Одна из кукол сильно отличалась от двух других, простых, детских – как он мысленно их назвал. Те были просто – мальчик и девочка, с доверчивыми, плосковато-задорными школьными лицами, сделанными из поролона, обшитого раскрашенной материей. Но вот третья кукла, та, что в спектакле называлась Хулиганом… Тряпичная, но с деревянной головой в красном колпачке, она скалила в ухмылке зубы и на все стороны кивала и поводила хищным горбатым носом. На спине у нее был подшит пухлый горб, а к подолу длинной красной рубахи приделаны спереди непропорционально маленькие набивные тряпичные ножки, которые как-то глумливо и похабно болтались… Вот этот залихватский, смешной и зловещий урод и пугал, и притягивал к себе, не отпуская Петю весь вечер ни на минуту. Невозможно было с ним расстаться! От каждого поворота его головы в Петиных руках менялось выражение его лица: от хитрого до ехидного, от веселого до пьяно-забубенного. Чем-то он похож был на Ромку, хотя – странно! – ведь тот был красив, а этот – урод. Но пугающе быстрая перемена в лице от малейшего поворота руки – да, это в точности напоминало перепады настроений у отца.
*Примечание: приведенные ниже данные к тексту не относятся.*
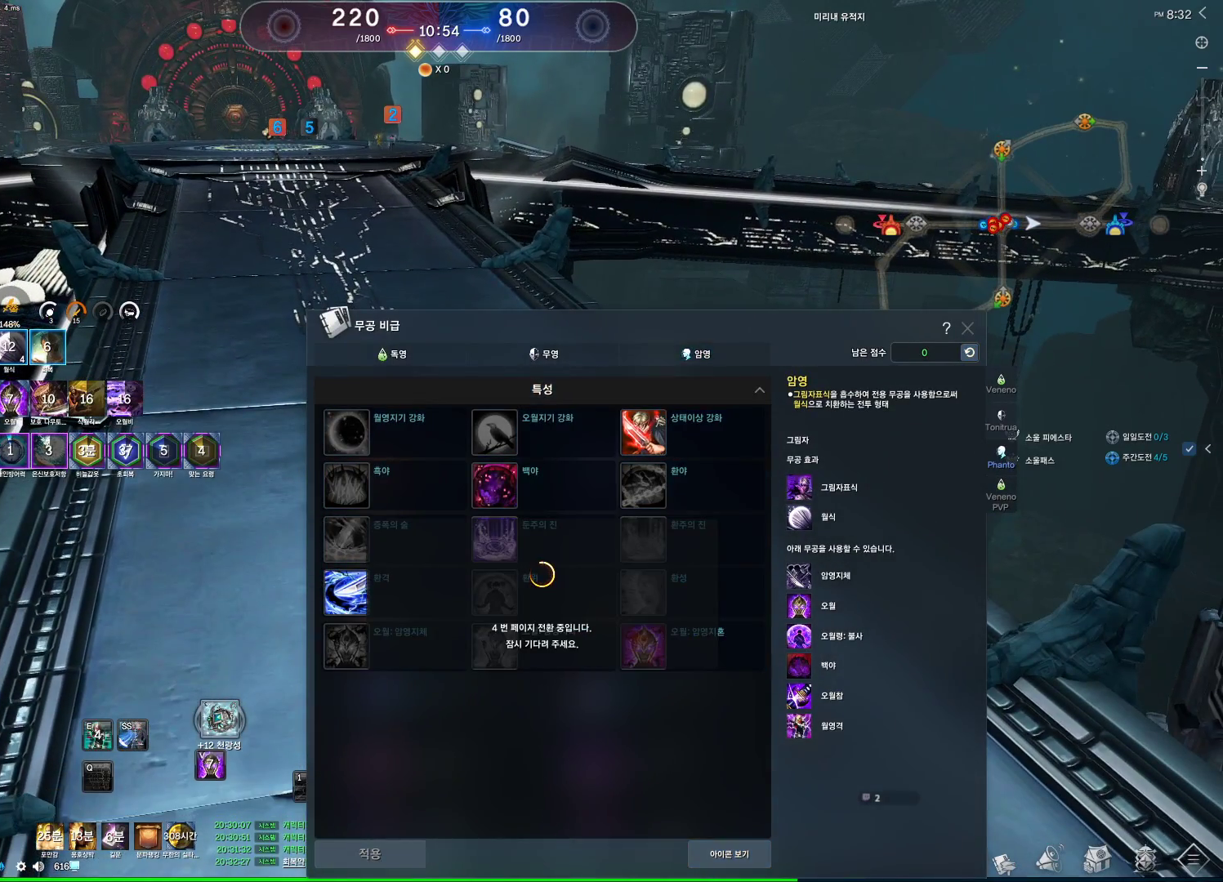
{"keys": [], "mouse": [], "events": [[100, "mouse_wheel", "up"]]}
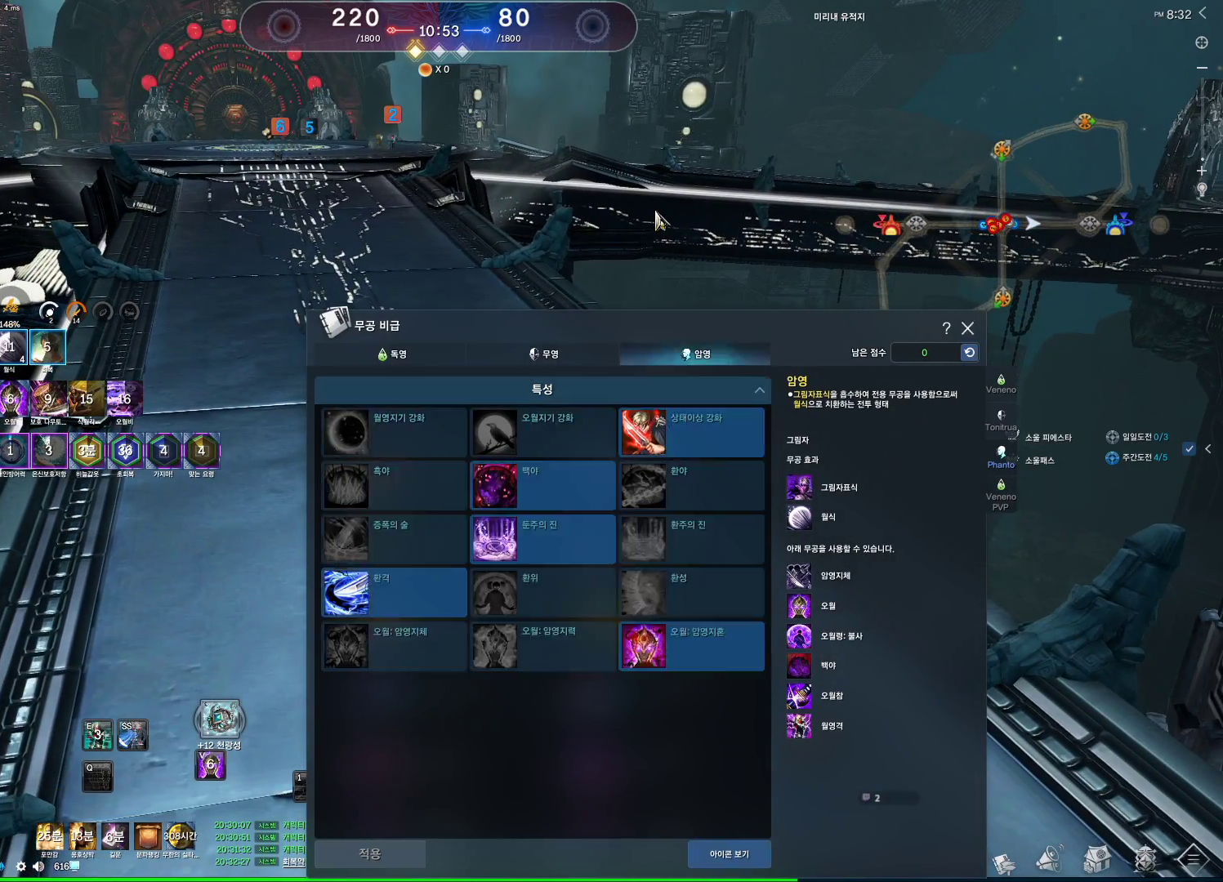
{"keys": ["shift", "w"], "mouse": [], "events": [[367, "mouse_wheel", "down"], [367, "w", "down"], [467, "mouse_wheel", "up"], [467, "shift", "down"]]}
Когда гостя уложили в кухне на раскладушке, и все улеглись, и даже Ромка перестал колобродить, Петя дождался, пока домашняя тишина приобретет протяжное равновесие ночных полузвуков, шуршаний, похрапывания, шевеления тюлевых теней на лунном подоконнике, – и скользнул со своего топчана. Босиком подкравшись к сумке, он тихонько приподнял ее, пробуя – далеко ли сможет унести. У него уже составился отличный толковый план, куда спрятать сумку: в сарайчик в углу двора, – был такой, для нужд всех соседей. А когда утром гость хватится, сказать, что в квартиру воры забрались, сам их видел: двое, уголовные, бритые… такие бандюки, что от страха он онемел и обездвижел.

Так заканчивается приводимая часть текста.